So generally, one trades not just one but many (thousands of?!) securities (stocks/options tickers) and hence handling millions of messages per second requires intelligent partitioning and parallelism—a single machine just can’t handle that load (we are still not there with quantum chips just yet :))
To mitigate this, one ideal way is to shard/partition by ticker symbol and assign dedicated hosts based on on a given ticker symbol. This ensures fair load distribution. Furthermore, batching can also be leveraged for throughput optimization
Sending data in batches reduces network and disk I/O:
// Batch writes to persistent storage
std::vector<std::string> batch;
for (auto& msg : marketDataQueue) {
batch.push_back(msg);
if (batch.size() >= 100) {
database.bulkInsert(batch);
batch.clear();
}
}
Other Lessons from High-Frequency Trading (HFT)
So far we have learned how to receive and read data with failover. However, the for actual processing of data itself we’d need to make sure the processor does no other job but the actual processing itself. Reason I highlight this is because in CPUs have multiple cores and each core can execute multiple threads simultaneously. This can lead to context switching, where the CPU switches between different tasks, causing delays and thus reducing overall performance.

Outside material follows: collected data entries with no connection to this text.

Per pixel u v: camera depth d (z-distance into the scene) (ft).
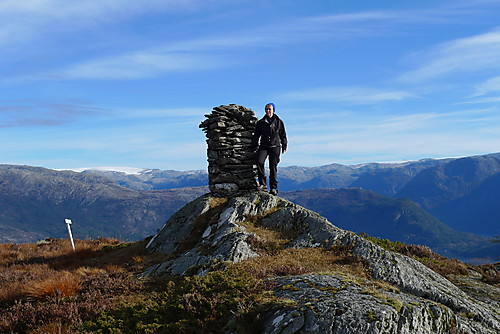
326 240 40.09
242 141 60.49
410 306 21.38
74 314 25.66
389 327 19.15
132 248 59.31
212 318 21.76
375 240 53.16
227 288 24.99
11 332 24.71
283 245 40.70
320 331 18.43
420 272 34.55
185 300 23.76
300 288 23.61
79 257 55.98
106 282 35.29
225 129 59.98
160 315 23.26
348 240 39.22
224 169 59.57
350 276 27.50
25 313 27.12
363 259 34.47
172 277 35.29
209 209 56.08
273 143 55.16
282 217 47.91
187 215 57.77
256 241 39.99
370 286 24.67
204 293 24.70
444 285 33.37
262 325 20.21
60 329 23.20
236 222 48.62
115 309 25.93
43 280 36.35
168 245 54.08
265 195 53.67
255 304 22.03
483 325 25.89
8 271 45.93
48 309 27.09
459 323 23.00
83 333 22.56
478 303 31.63
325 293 22.06
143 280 36.52
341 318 18.97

To mitigate this issue, we can use CPU sets (also known as CPU affinity or CPU pinning) to dedicate specific CPU cores to our data processing task. By doing so, we ensure that the CPU cores are not interrupted by other tasks, allowing them to focus solely on processing our data.
CPU basically sets are a way to bind a process or thread to a specific set of CPU cores, ensuring that it runs exclusively on those cores. This can be particularly useful in high-performance computing applications, such as financial trading platforms, where low latency and high throughput are critical.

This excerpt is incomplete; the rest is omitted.